Not sure what you would use this for, but it sure looks cool enough that I might need one!

Tools – You know you love them!


Part of every gear head’s dream is to have a shop full of every tool imaginable; and I am no exception.  I have a great garage space to work on my projects, and it does have some storage space. However, there is always another tool to buy; and, of course as I acquire more and more tools, my nice garage storage space seems less and less adequate. The cycle will probably never end – and I wouldn’t want it to!

Anyone with a storage issue must eventually face the question: what – and how many – tools are really needed?  It may surprise you to find that it is not absolutely necessary to own a large selection of tools.  The majority of projects can be done with some basic essentials.


Welders, plasma cutters and sheet metal breaks are very nice to have on hand if you have the budget and space.  However, the most important items to have in your tool box are a good set of sockets, wrenches, screw drivers, a jack and some jack stands.  So, what makes for a “good” set of tools?  The answer to that will usually differ from person to person.  For instance, my two grandfathers each had a very different idea of how best to choose a tool; and both have their merits.

Trays like these, make moving your tools around the shop very easy.

Trays like these, make moving your tools around the shop very easy.

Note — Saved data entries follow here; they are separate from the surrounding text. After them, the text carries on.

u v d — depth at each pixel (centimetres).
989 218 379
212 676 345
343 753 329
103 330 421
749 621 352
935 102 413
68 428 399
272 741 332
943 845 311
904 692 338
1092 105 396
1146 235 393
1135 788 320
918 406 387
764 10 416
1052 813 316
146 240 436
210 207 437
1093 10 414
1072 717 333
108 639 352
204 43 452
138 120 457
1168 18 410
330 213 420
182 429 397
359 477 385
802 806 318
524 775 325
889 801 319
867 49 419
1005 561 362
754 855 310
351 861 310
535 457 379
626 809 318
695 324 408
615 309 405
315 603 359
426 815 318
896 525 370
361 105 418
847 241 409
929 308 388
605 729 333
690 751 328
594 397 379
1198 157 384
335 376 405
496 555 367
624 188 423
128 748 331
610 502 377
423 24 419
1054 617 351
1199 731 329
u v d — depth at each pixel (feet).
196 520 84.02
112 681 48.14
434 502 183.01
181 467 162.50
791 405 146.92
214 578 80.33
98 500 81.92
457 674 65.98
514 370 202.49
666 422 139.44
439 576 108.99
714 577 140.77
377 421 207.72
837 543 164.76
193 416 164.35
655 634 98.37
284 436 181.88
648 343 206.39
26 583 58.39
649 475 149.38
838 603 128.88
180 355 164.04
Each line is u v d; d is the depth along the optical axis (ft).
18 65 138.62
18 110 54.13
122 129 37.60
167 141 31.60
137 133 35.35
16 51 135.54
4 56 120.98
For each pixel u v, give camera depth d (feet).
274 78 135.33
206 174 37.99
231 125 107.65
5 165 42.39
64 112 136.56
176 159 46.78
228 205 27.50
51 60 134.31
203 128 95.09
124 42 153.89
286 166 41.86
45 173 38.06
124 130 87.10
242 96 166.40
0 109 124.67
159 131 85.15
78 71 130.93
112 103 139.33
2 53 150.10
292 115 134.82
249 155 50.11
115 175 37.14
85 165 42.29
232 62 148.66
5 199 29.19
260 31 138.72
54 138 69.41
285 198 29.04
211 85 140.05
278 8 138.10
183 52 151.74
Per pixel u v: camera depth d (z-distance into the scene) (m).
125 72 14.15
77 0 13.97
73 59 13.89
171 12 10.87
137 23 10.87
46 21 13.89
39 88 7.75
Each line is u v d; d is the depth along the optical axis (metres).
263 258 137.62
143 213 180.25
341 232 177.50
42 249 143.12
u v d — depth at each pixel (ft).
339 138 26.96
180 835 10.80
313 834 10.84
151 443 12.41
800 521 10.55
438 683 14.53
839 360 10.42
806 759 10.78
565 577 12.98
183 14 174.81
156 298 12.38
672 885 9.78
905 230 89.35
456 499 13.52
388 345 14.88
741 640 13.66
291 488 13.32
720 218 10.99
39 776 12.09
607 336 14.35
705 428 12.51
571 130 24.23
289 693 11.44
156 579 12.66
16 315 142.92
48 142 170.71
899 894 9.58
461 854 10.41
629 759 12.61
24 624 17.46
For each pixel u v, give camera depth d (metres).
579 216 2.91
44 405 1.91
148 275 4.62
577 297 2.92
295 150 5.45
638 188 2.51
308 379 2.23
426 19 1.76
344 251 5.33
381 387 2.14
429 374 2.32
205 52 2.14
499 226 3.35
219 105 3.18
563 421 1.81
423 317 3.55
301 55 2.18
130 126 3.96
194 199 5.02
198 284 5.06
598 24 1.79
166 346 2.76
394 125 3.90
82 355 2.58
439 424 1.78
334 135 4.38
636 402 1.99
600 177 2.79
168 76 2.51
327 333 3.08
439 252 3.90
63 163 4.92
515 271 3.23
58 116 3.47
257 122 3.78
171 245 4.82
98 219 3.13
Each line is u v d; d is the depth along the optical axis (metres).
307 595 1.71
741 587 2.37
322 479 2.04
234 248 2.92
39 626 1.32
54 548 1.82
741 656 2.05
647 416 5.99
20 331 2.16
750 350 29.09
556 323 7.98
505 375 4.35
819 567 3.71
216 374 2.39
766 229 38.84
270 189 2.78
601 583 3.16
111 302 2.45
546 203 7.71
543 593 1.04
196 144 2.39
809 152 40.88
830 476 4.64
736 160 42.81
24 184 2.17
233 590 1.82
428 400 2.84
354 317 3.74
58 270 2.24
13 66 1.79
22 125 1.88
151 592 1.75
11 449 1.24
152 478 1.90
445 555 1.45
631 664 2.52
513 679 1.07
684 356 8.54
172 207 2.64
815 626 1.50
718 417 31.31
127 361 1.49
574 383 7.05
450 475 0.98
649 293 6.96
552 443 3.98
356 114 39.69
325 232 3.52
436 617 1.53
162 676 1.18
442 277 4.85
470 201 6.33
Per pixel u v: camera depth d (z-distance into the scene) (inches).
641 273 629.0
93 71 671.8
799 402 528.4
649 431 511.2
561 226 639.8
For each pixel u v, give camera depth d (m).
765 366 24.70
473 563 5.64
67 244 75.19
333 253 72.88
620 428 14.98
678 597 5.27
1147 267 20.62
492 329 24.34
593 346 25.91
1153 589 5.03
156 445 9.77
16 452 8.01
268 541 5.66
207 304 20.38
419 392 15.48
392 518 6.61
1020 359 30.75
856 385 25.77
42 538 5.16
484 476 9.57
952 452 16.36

My maternal grandfather (Amil) grew up on a farm in Oklahoma and went on to work a wide variety of jobs before settling into a career with the Laboratory in Los Alamos, NM, where he worked for decades.  His philosophy was, “Buy the best tools available, even if you can only buy them one at a time, out of each paycheck.”  My paternal grandfather (Shirley) grew up on a farm in the South during the depression. He was forced to support himself from the age of 14 or 15 because his family couldn’t afford to care for him.  He worked all kinds of jobs, both military and civilian, and he eventually became a welder.  He helped to design equipment that was used to clean, straighten, and repair the rocket sled rails at White Sands Missile Range during the space race era, and he always told me, “Buy the best tool you can afford, and don’t borrow what you can’t afford to replace – if you damage or break it, you own it.”  Here I’ve given you examples of two different schools of thought from two men who used their tools on a daily basis.  One told me to buy the best – PERIOD.  He believed that, by buying the highest quality tool, you would never have to replace that tool if it was cared for properly and used appropriately (a screw driver should never be used as a chisel or pry bar, and an adjustable wrench is NOT a hammer, even in a pinch).  The other said buy the best you can AFFORD.  He believed in buying what was immediately available to him for a price he could pay.  He was also careful with his tools and, while they may not have lasted forever, they held up well and didn’t need replacing for a long time.  When the time came to replace one he, again, bought what was available and affordable.  As time went on, he could afford better quality tools, and eventually he, too, owned the very best. 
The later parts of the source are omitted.